To borrow language from Christopher Durang DRA ’74, I have some major issues with the Yale Repertory Theatre’s current production of his play “Betty’s Summer Vacation.”

With all of the instincts of the creators of “Real World” but none of the legal limitations, Durang throws together a killer, a flasher, a sex maniac, and a handful of co-dependents in a summer house to see what happens when people stop being nice and start getting real — or something.

First, let’s meet Betty (Julie Lauren), the designated voice of reason. She’s nice — maybe even too nice. She spends all her time fending off Buck (Matt Farnsworth), who is dippy, sex-crazed, and strangely orange-colored and muscled a la Barbie’s Ken. Conveniently enough, his entire character is happily contained in his first line: “Hi there, I’m Buck.” That’s about all you need to know. Oh, and he totes “dick pix.”

Mrs. Siezmagraff (Lizbeth Mackay) and Trudy (Cameron Blair) are a whacked-out mother and daughter pair.
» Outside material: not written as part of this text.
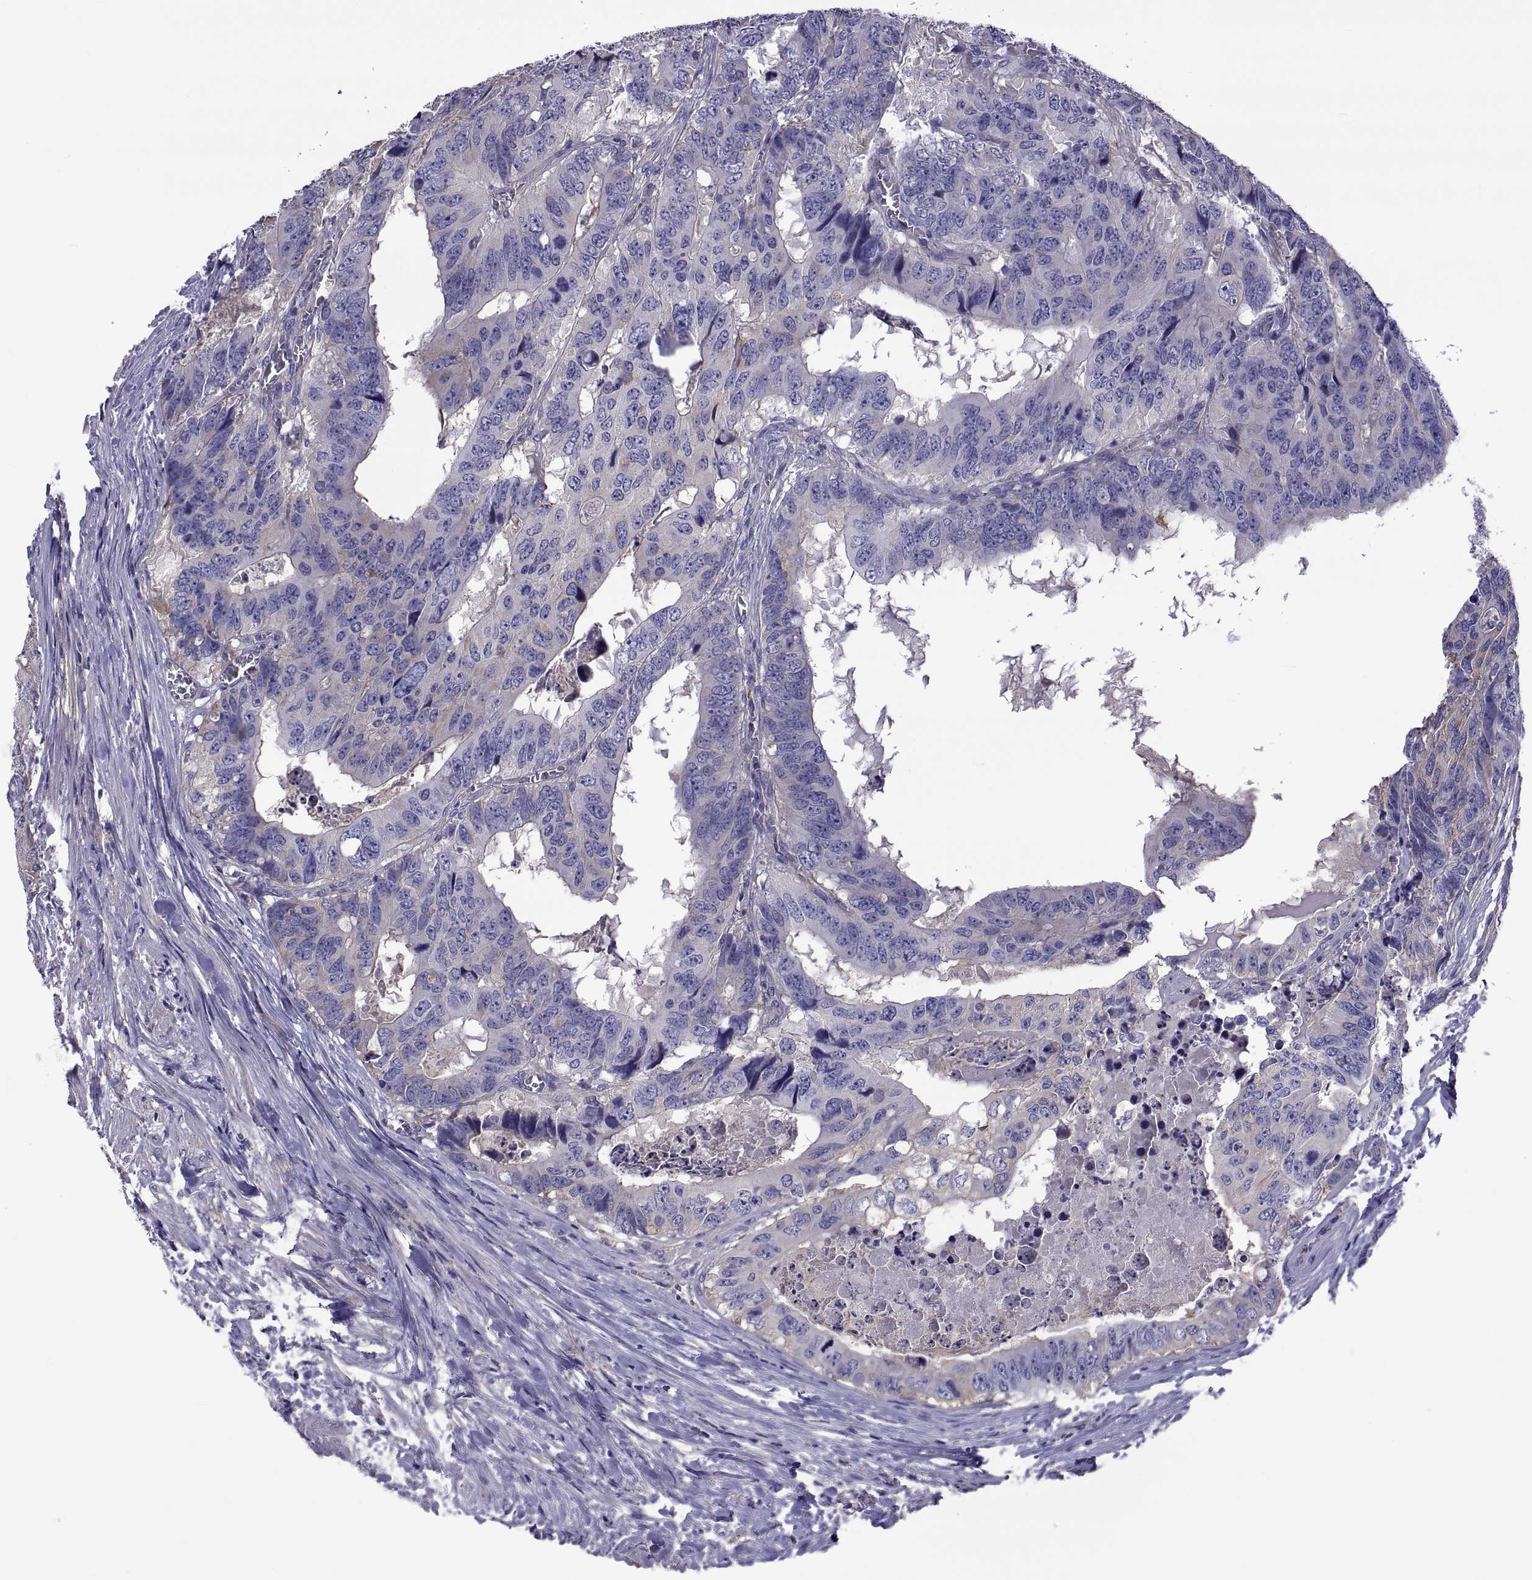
{"staining": {"intensity": "negative", "quantity": "none", "location": "none"}, "tissue": "colorectal cancer", "cell_type": "Tumor cells", "image_type": "cancer", "snomed": [{"axis": "morphology", "description": "Adenocarcinoma, NOS"}, {"axis": "topography", "description": "Colon"}], "caption": "There is no significant positivity in tumor cells of colorectal cancer (adenocarcinoma).", "gene": "TMC3", "patient": {"sex": "male", "age": 79}}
As a child, Trudy’s (dead) father molested her, but Siezmagraff refuses to acknowledge her wife-beating husband’s crimes. Instead, she prefers to spend her golden years foraging for (more) sexual deviants like Mr. Vanislaw (Matthew Cowles). Vanislaw is an exhibitionist who frolics around in his raincoat and Converse sneakers with the panache of Gene Kelly. He seems to be the sole element of genuine whimsy in Durang’s work. Hate to give it away, but — he’s not.

When Trudy’s not working through her trauma or just plain whining, she chases Keith (Jared Reed), a quasi-Mr. Bean figure who admits to a penchant for decapitation sparked by his own experience of sexual abuse.
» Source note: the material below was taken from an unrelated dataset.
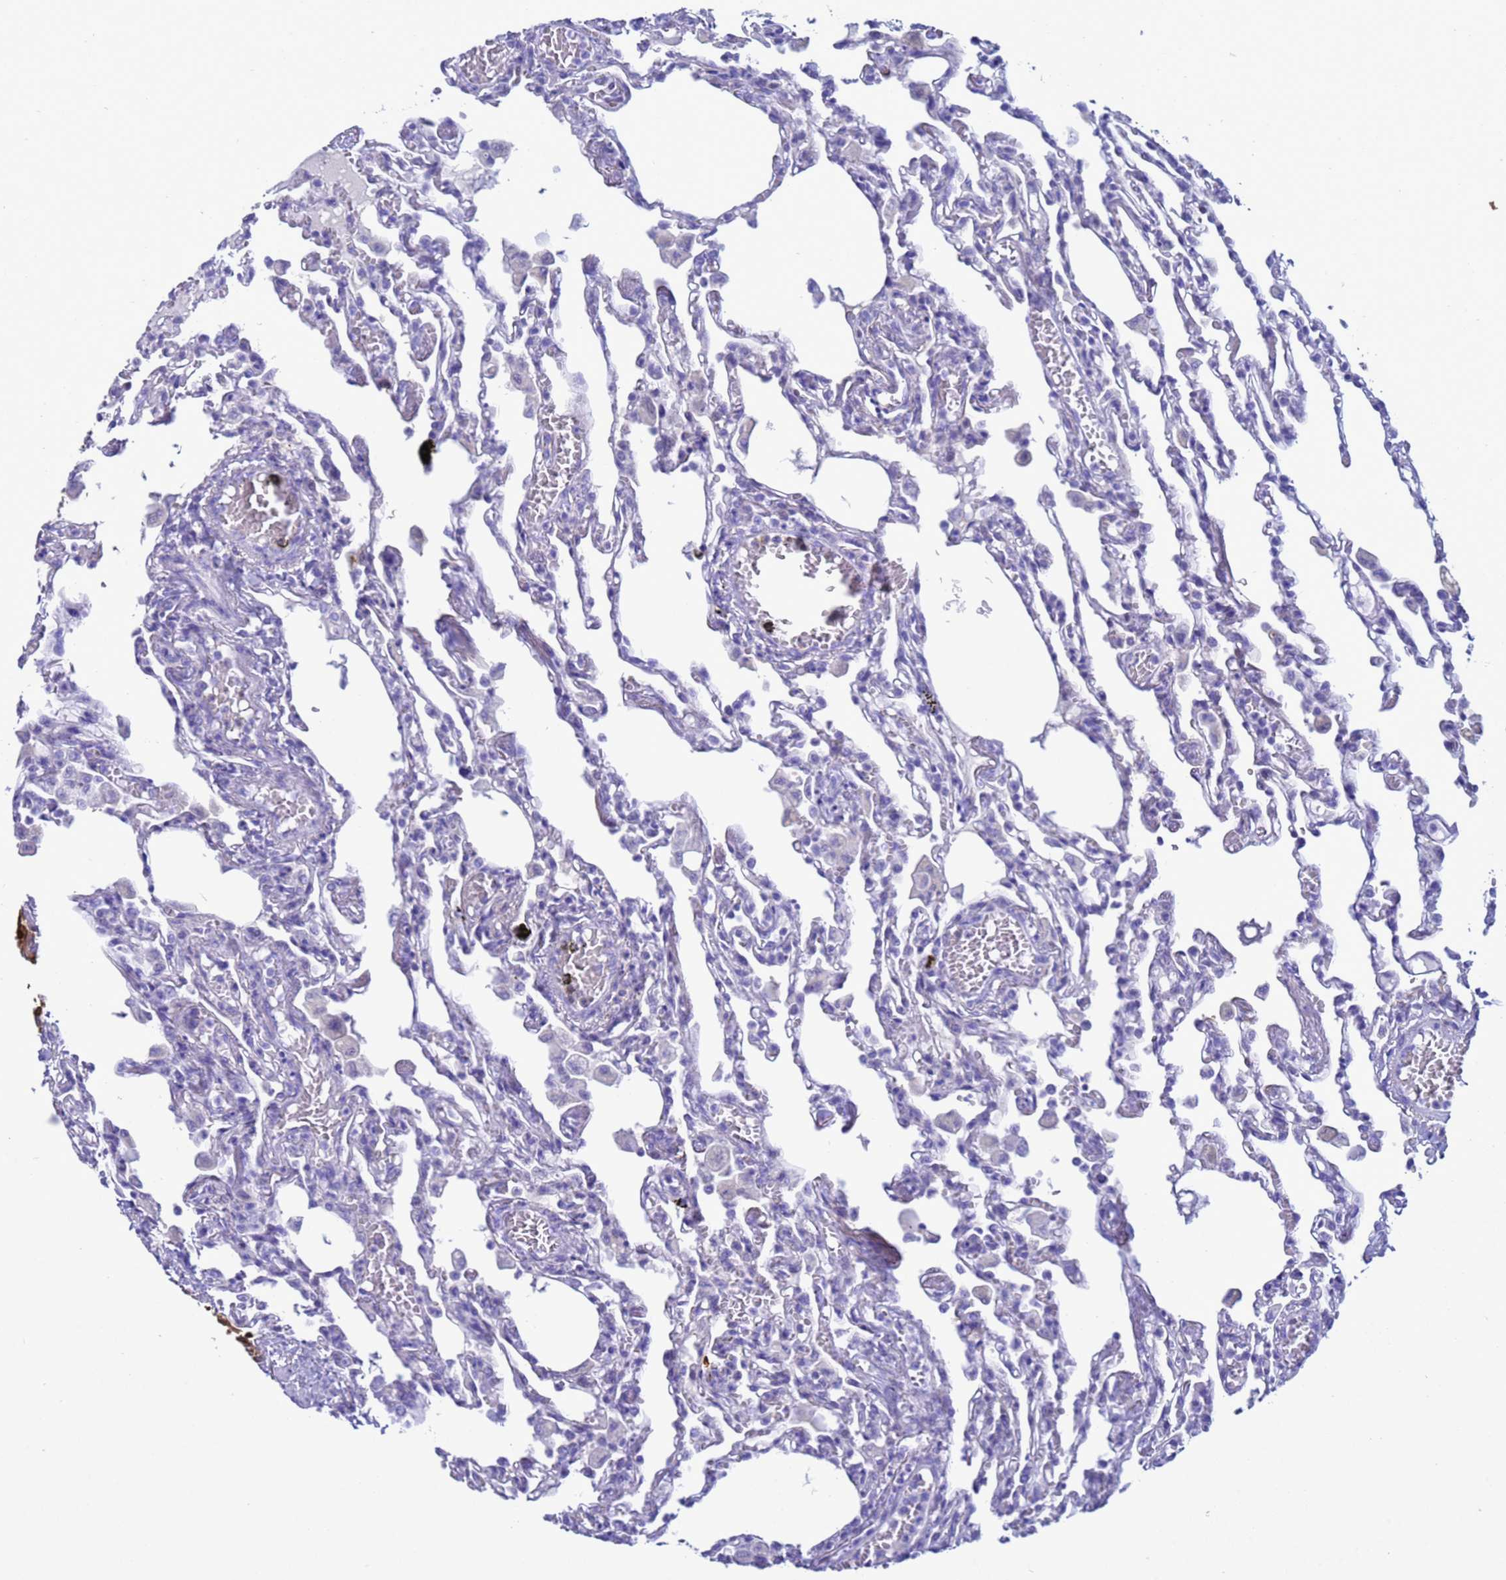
{"staining": {"intensity": "negative", "quantity": "none", "location": "none"}, "tissue": "lung", "cell_type": "Alveolar cells", "image_type": "normal", "snomed": [{"axis": "morphology", "description": "Normal tissue, NOS"}, {"axis": "topography", "description": "Bronchus"}, {"axis": "topography", "description": "Lung"}], "caption": "Alveolar cells are negative for protein expression in normal human lung. The staining is performed using DAB (3,3'-diaminobenzidine) brown chromogen with nuclei counter-stained in using hematoxylin.", "gene": "AKR1C2", "patient": {"sex": "female", "age": 49}}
Finally, there are “the voices” (Jordan Gelber, Adrienne Carter DRA ’99 and Louis Butelli). Oh, the voices. A vehicle for Durang’s social commentary, they start the show as an innocent laugh track to the action, but by the end they’re disturbingly infantile harpies demanding fresh meat and spicier scandals at every turn.

And, of course, they get it. Rape, vomit, murder, incest, ’80s-style formalwear, castration and emotional abuse come to a breathless climax with a showdown at the OK Corral of the post-modern age: Court TV. Filled with pseudo-legal terminology, tearful confessions, reconciliations and the all-important triumphant exoneration, the scene gratifies even the voices. It’s unanimous: they are “moved out of their minds.” Even though Mackay delivers a stunning monologue, we’re not.

Durang’s show is hysterically funny as it brutally exposes the voyeurism, permissiveness, narcissism and general grossness of modern culture, especially the pop culture of so-called reality TV. The fun of it is that by slicing and dicing so finely the reality genre — not to mention all the little itty-bitty subgenres — he reveals what must be his own fascination with it all. It’s deliciously clear that he’s not just the writer; he’s also a consumer.

But as a production, “Betty’s Summer Vacation” has problems. It suffers from uneven performances; Reed’s Keith is creepy but unformed, while Blair’s Trudy is annoying and flat, above and beyond the intentionally tedious character. But most unfortunate is Lauren’s Betty, who isn’t the sympathetic, reasonable character that Durang seems to have in mind. Instead of providing a fresh contrast to the careless chaos of the rest, she’s just sour.

The set design is generally serviceable but unremarkable: the starkly clean whiteness and quasi-ocean view make it every beach house you’ve ever seen. But the final scene, in which Betty takes a rather overwrought and extended walk on the beach, is weak. The dramatic lighting and deserted stage might qualify the space as a lonely alley or a hundred other theatrical cliches but showed no trace of the would-be wind-swept shore where the scene actually takes place.

With Betty’s final monologue on the beach, the show ends on a strange note, neither funny nor even particularly interesting. It’s an unfortunate conclusion to an otherwise brilliant piece of writing and a generally well-rounded, satisfyingly caustic production.